ANTLR generates a lexer and parser for us based on the grammar specified in UnnamedLanguage.g
. This grammar has been annotated
to create the abstract syntax tree (AST) manually rather than using ANTLR to do so directly for pedagogical reasons.
This manual process instantiates ASTNode
objects found in the ast
package and builds an AST structure by composition.
The result of this process is a reference to a ast.Program
instance which holds all other AST nodes as (possibly transitive) children.
Once the AST is created, it is operated on via the Visitor pattern.
To minimize both code duplication and error-prone down-casts, a generic ASTVisitor
interface is provided in the ast
package. This allows
multiple visitor implementations which serve different purposes to be used without requiring casting to handle specific visitor types
in the AST nodes themselves, and eliminates the need to down-cast from Object
when processing the tree.
This approach does unfortunately force us to include throws
clauses in the interface and ASTNode
s' accept
methods which are usually
not required. To minimize the ugliness here, an ASTVisitorException
class is provided from which all checked exceptions thrown by a visit
or accept
operation must inherit.
A PrettyPrintVisitor
is provided for initial testing and is recommended as the starting place for viewers new to the Visitor pattern.
The infrastructure for semantic analysis including type checking is provided in the semantic
package.
This includes a set of ASTVisitorException
s thrown due to semantic issues with the source code being compiled and a TypeCheckVisitor
which contains the type checking and semantic analysis logic. Certain issues like missing return statements in complex branching structures
are not checked at this stage due to their complexity.
An intermediate representation is prescribed by the instructor. It defines the IR format to be used to generate bytecode for the JVM. The IR is designed specifically to make this translation process feasible on the course's tight schedule by making it reasonably similar in structure to Java bytecode.
After semantic checking is complete (assuming there are no errors), the ir.IRAstVisitor
class is used to traverse the AST to produce an ir.IRProgram
object. This IRProgram
object is then traversed by another visitor in the codegen
package, which coverts each IR instruction/construct to corresponding Jasmin assembly code and writes the result to a Jasmin assembly file. Jasmin can then be used to convert the .j file to a runnable .class file.
Lexing and parser generation is handled by ANTLR. Note that version 3.5.2 of ANTLR was used for pedagogical reasons. Current versions of ANTLR (4+) will not work with this source code package.
Class file assembly is performed using Jasmin.

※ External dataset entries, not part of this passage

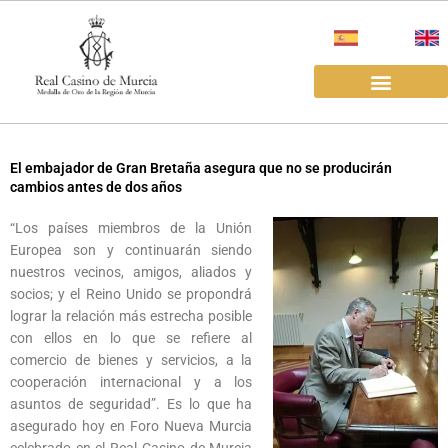
Ir
al
contenido
EL REAL CASINO
ALQUILER SALAS
El embajador de Gran Bretaña asegura que no se producirán
cambios antes de dos años
“Los países miembros de la Unión
Europea son y continuarán siendo
nuestros vecinos, amigos, aliados y
socios; y el Reino Unido se propondrá
lograr la relación más estrecha posible
con ellos en lo que se refiere al
comercio de bienes y servicios, a la
cooperación internacional y a los
asuntos de seguridad”. Es lo que ha
asegurado hoy en Foro Nueva Murcia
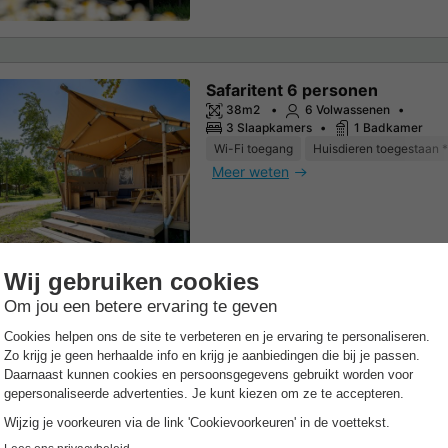
Safaritent 6 personen
38m2
6 Volwassenen
3 Slaapkamers
1 Badkamer
Wi-Fi toegang
Huisdieren toegestaan *
Meer weten
Safaritent 8 personen
53m2
8 Volwassenen
4 Slaapkamers
2 Badkamer
Huisdieren toegestaan *
Vriezer
Koe
Meer weten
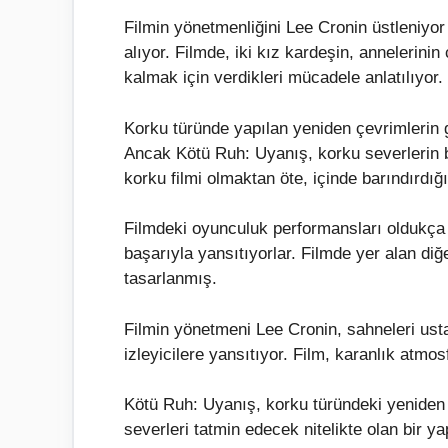
Filmin yönetmenliğini Lee Cronin üstleniyor
alıyor. Filmde, iki kız kardeşin, annelerini
kalmak için verdikleri mücadele anlatılıyor.
Korku türünde yapılan yeniden çevrimlerin ge
Ancak Kötü Ruh: Uyanış, korku severlerin bek
korku filmi olmaktan öte, içinde barındırdığı
Filmdeki oyunculuk performansları oldukça b
başarıyla yansıtıyorlar. Filmde yer alan diğ
tasarlanmış.
Filmin yönetmeni Lee Cronin, sahneleri usta
izleyicilere yansıtıyor. Film, karanlık atm
Kötü Ruh: Uyanış, korku türündeki yeniden 
severleri tatmin edecek nitelikte olan bir 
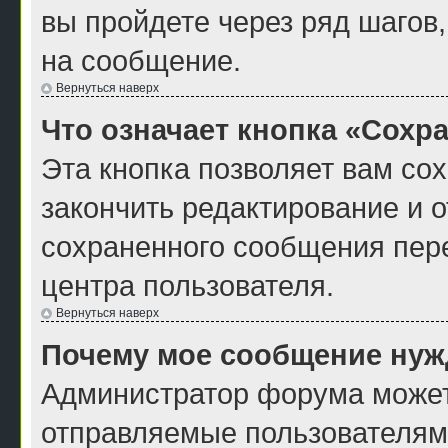
вы пройдете через ряд шагов
на сообщение.
Вернуться наверх
Что означает кнопка «Сохр
Эта кнопка позволяет вам со
закончить редактирование и о
сохраненного сообщения пер
центра пользователя.
Вернуться наверх
Почему мое сообщение нуж
Администратор форума может
отправляемые пользователям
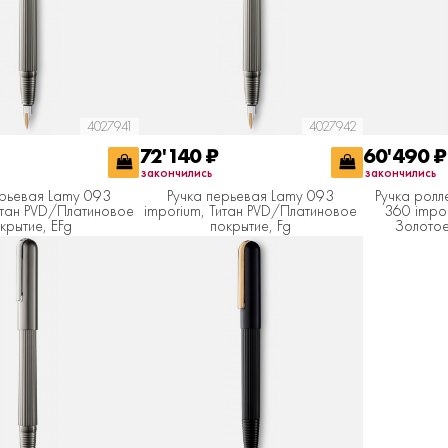
4027941
4027942
72'140
₽
60'490
₽
закончились
закончились
ерьевая Lamy 093
Ручка перьевая Lamy 093
Ручка ролл
итан PVD/Платиновое
imporium, Титан PVD/Платиновое
360 impo
крытие, EFg
покрытие, Fg
Золотое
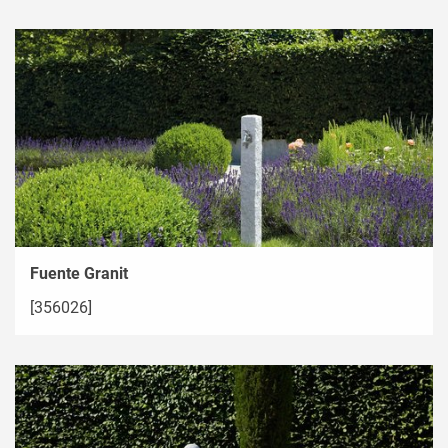
Fuente Granit
[356026]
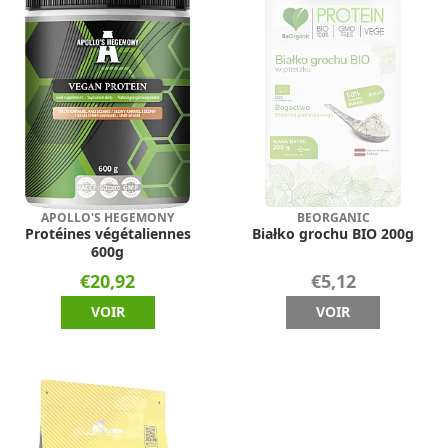
APOLLO'S HEGEMONY
BEORGANIC
Protéines végétaliennes
Białko grochu BIO 200g
600g
€20,92
€5,12
VOIR
VOIR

See http://jasmin.sourceforge.net/guide.html for details.
To compile a .ul source file:
- Download (or build) an appropriate (v3.x.x) ANTLR Jar
- Add the ANTLR jar file to your
CLASSPATH
- Add a Jasmin jar file to your
CLASSPATH
- Build the compiler with
make
- Compile an input file with
java Compiler <inputfile>
to produce a .j file - Run
java jasmin.Main <foo.j>
to producefoo.class
, which can be run withjava foo
Several sample input files are included in test-cases/
. Running run_tests.sh
will attempt to compile and run each one.
The lab machines do not appear to have JUnit installed and we are required to use Make rather than Gradle, so unit testing is being done manually using assertions in the source files' main
methods. These unit tests can be run with make all
or make unit_test
.